The Hand of God Ending: Why Does Fabietto Leave Naples? Where Is He Heading?
In ‘The Hand of God,’ Naples is a character in itself. Its vibrancy and liveliness exude from each scene of the movie. Fabietto and his family are quintessentially Neapolitans. And yet, the moment his parents die, a gradual unraveling of his relationship with the city begins. He abruptly discovers that he has no choice but to grow up. Fabietto has led a somewhat sheltered life up until this point under the care of his loving parents. But now, he has to face the world on his own.

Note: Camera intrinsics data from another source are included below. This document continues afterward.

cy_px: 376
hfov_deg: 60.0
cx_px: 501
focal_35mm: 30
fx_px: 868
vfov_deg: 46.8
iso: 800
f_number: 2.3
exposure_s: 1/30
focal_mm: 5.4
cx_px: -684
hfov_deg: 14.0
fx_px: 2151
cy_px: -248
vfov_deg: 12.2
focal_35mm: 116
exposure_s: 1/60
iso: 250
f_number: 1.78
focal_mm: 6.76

Throughout the film, Fabietto’s interest in movies grows. After his parents’ untimely death, his grief and pain threaten to overwhelm him, and he comes to think that cinema can be the outlet he needs to let those emotions out. An elderly family acquaintance hears why he wasn’t with his parents on that fateful day and observes that Maradona has saved Fabietto’s life. It’s an observation that stays with the protagonist. Eventually, he decides to leave his native town because the pain of living there has become too much to bear for him.

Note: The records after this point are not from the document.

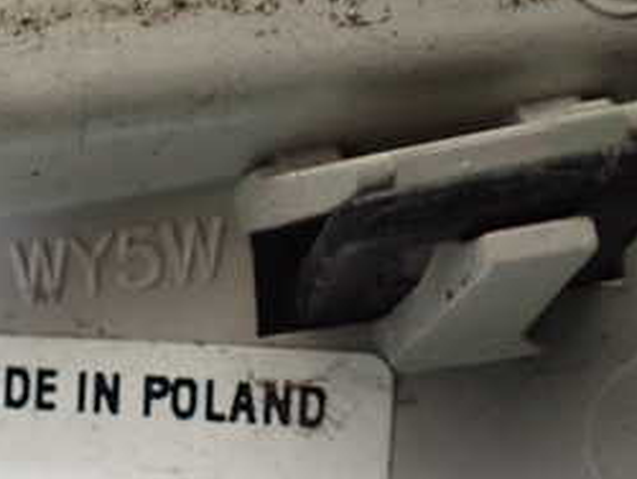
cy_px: 301
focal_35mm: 72
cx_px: 20
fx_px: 1326
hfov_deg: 25.8
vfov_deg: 20.4
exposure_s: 1/40
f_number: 2.3
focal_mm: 5.4
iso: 800
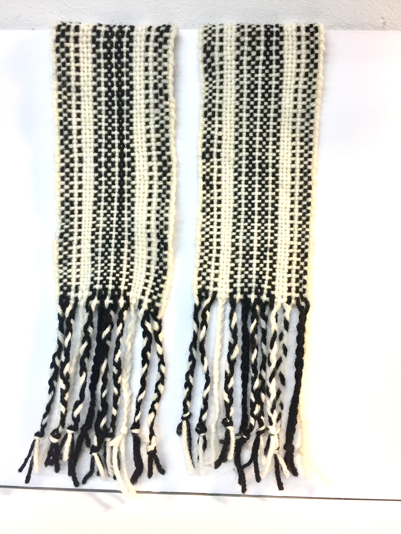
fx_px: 448
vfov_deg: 61.7
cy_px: 267
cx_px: 200
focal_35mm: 29
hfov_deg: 48.2
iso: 40
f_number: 2.2
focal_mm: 4.15
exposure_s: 1/30
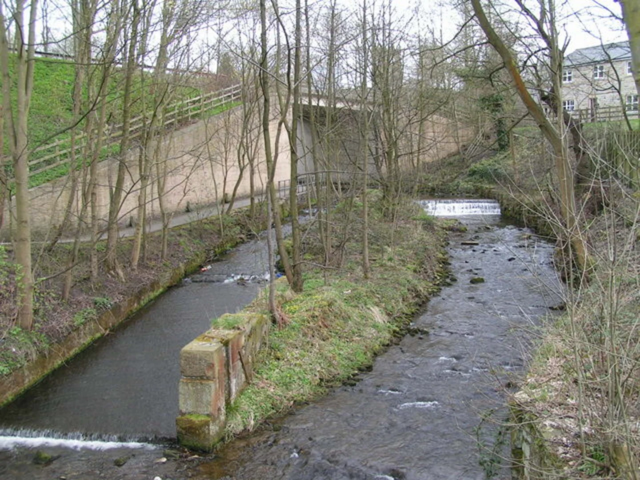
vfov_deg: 37.7
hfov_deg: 49.0
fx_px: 703
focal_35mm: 38
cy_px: 240
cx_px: 320
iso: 50
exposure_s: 1/50
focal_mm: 5.8
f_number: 5
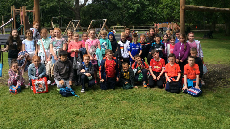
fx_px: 213
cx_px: 115
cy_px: 46
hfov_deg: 56.6
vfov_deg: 33.5
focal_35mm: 35
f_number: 2.4
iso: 32
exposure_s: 1/629
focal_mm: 3.3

Every inch of Naples reminds him of his parents, and the constant onslaught of grief threatens to suffocate him. Fabietto decides to head toward Rome in search of a new beginning. Even though filmmaker Antonio Capuano advises him not to leave for Rome to find himself in a memorable scene, Fabietto realizes what he needs now is a new beginning. In his last few months in Naples, his hometown seems to give him a crash course on adulthood.
Fabietto loses his virginity to his elderly neighbor Baronessa Focale and forms a quick friendship with a local cigarette smuggler, only to watch his friend later go to jail. Both of these experiences, along with Patrizia’s institutionalization, teach him to look past his immediate present — which is clouded with grief — and see the future. The film ends with Fabietto on a train to Rome, journeying towards a world unknown and carrying his parents with him in his heart.